Could you restate, exactly and with nothing added, the lines from the start of the data through the line that holds "Image 2: Top", leaving the pictures out?

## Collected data
===
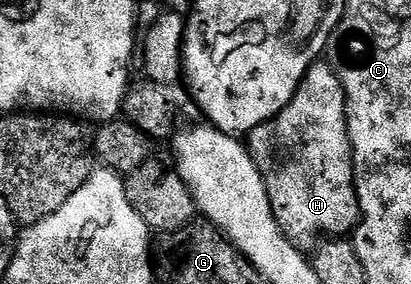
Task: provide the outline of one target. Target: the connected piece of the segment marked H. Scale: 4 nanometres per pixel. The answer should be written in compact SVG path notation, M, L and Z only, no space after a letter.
M312 65L288 106L274 119L262 123L247 134L246 144L248 153L266 183L274 219L289 241L305 247L319 233L348 235L359 225L360 201L356 197L356 186L352 180L352 144L348 138L346 99L340 76L331 65Z

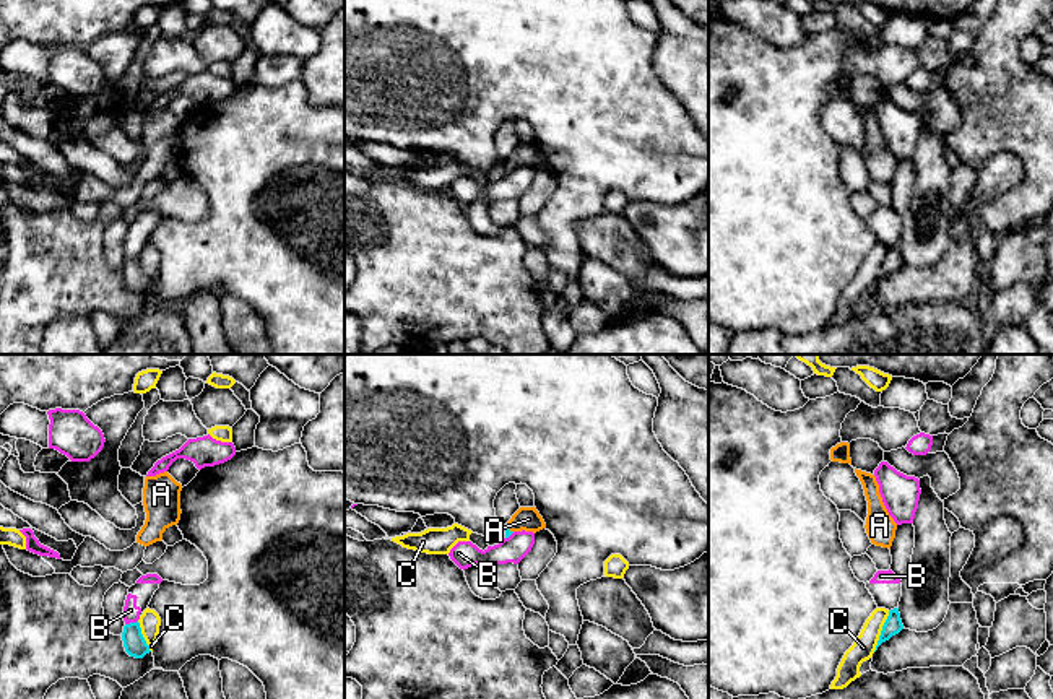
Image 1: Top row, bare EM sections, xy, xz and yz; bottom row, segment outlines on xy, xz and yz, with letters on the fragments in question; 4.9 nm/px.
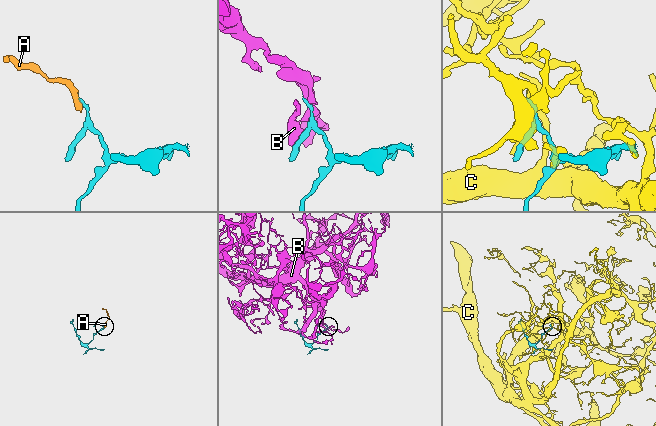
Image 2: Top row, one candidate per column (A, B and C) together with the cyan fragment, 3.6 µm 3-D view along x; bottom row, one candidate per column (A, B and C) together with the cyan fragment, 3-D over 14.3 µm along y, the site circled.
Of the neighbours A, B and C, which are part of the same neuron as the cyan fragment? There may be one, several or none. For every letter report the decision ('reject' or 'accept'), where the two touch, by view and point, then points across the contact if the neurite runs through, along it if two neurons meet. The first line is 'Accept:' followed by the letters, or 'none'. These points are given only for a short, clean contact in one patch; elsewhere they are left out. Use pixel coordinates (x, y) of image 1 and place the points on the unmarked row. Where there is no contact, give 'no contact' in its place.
Accept: A
A: accept | xz (507, 164) | across xz (507, 168), (507, 164), (522, 155), (528, 155)
B: reject | xy (130, 259)
C: reject | yz (881, 267)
===
## Response to the exercise
Task: provide the outline of one target. Target: the connected piece of the segment marked H. Scale: 4 nanometres per pixel. The answer should be written in compact SVG path notation, M, L and Z only, no space after a letter.
M312 65L288 106L274 119L262 123L247 134L246 144L248 153L266 183L274 219L289 241L305 247L319 233L348 235L359 225L360 201L356 197L356 186L352 180L352 144L348 138L346 99L340 76L331 65Z

Image 1: Top row, bare EM sections, xy, xz and yz; bottom row, segment outlines on xy, xz and yz, with letters on the fragments in question; 4.9 nm/px.
Image 2: Top row, one candidate per column (A, B and C) together with the cyan fragment, 3.6 µm 3-D view along x; bottom row, one candidate per column (A, B and C) together with the cyan fragment, 3-D over 14.3 µm along y, the site circled.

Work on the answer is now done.